## begin Materials provided
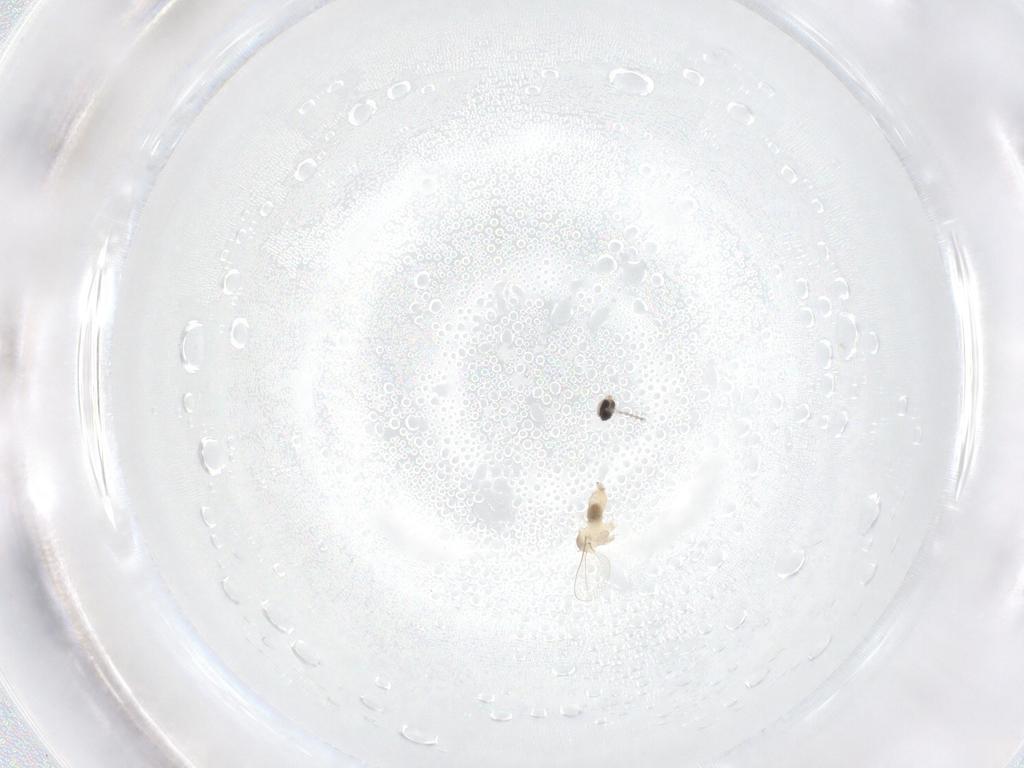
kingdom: Animalia
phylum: Arthropoda
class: Insecta
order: Diptera
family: Cecidomyiidae
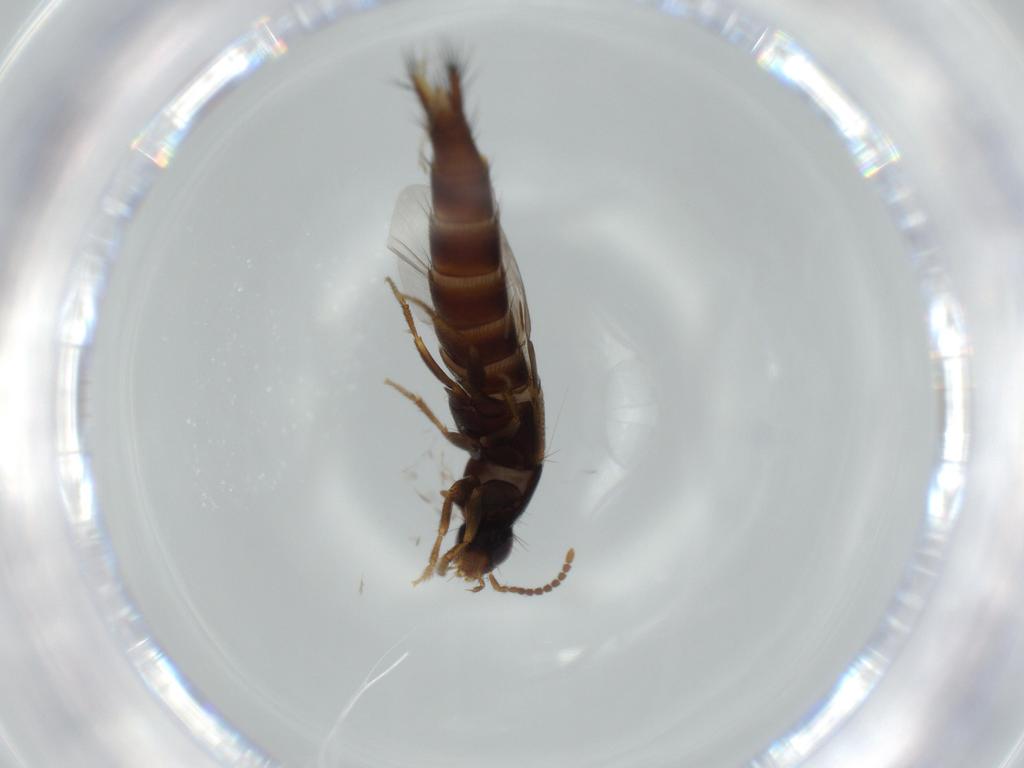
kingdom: Animalia
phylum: Arthropoda
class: Insecta
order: Coleoptera
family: Staphylinidae
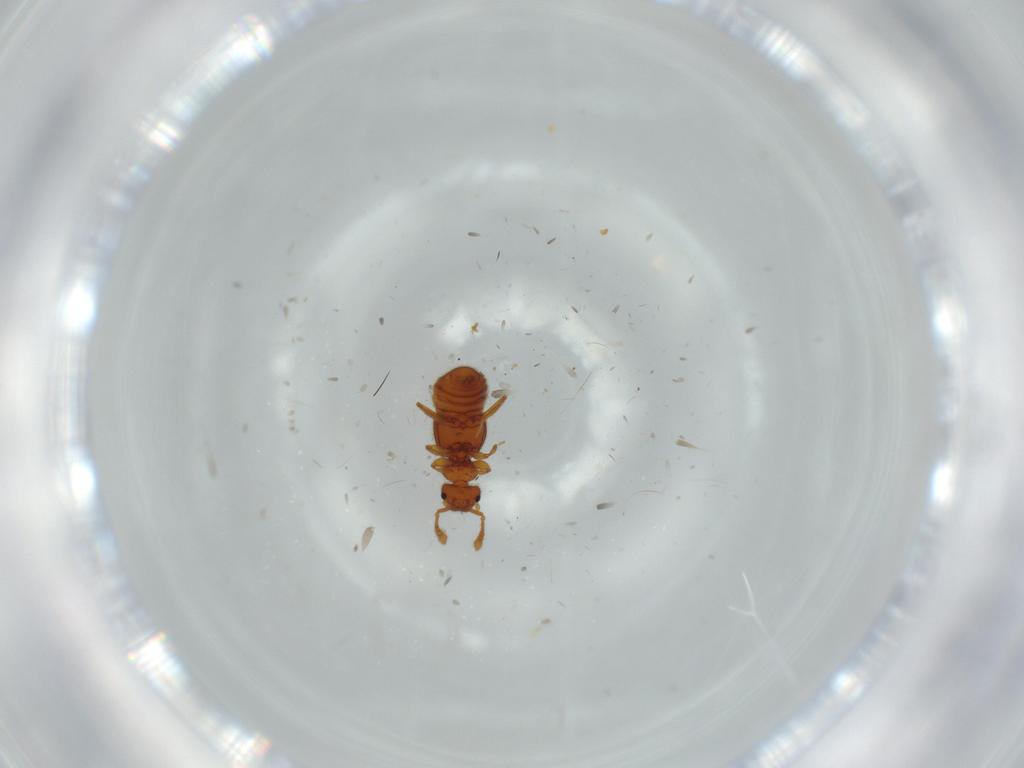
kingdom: Animalia
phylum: Arthropoda
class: Insecta
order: Coleoptera
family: Staphylinidae
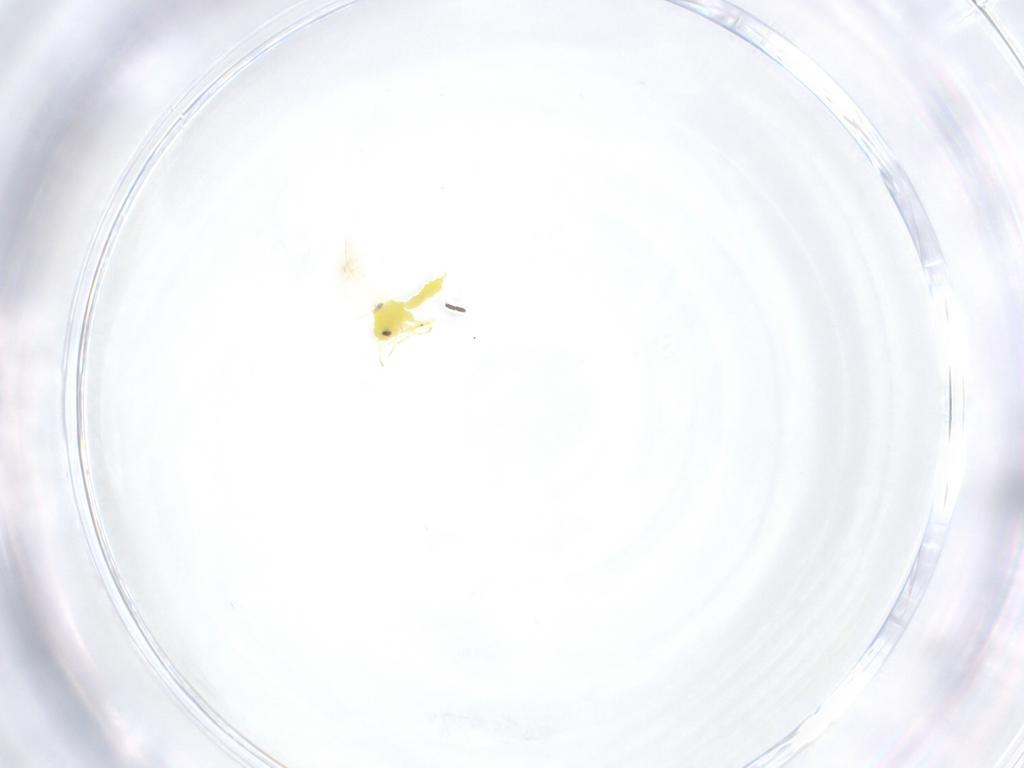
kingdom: Animalia
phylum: Arthropoda
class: Insecta
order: Hemiptera
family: Aleyrodidae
## end Materials provided
Directions: Lay out every line of the records above as a JSON list of strings, one string per line with blank lines omitted. Leave the pictures out.

Exercise response:
[
  "kingdom: Animalia",
  "phylum: Arthropoda",
  "class: Insecta",
  "order: Diptera",
  "family: Cecidomyiidae",
  "kingdom: Animalia",
  "phylum: Arthropoda",
  "class: Insecta",
  "order: Coleoptera",
  "family: Staphylinidae",
  "kingdom: Animalia",
  "phylum: Arthropoda",
  "class: Insecta",
  "order: Coleoptera",
  "family: Staphylinidae",
  "kingdom: Animalia",
  "phylum: Arthropoda",
  "class: Insecta",
  "order: Hemiptera",
  "family: Aleyrodidae"
]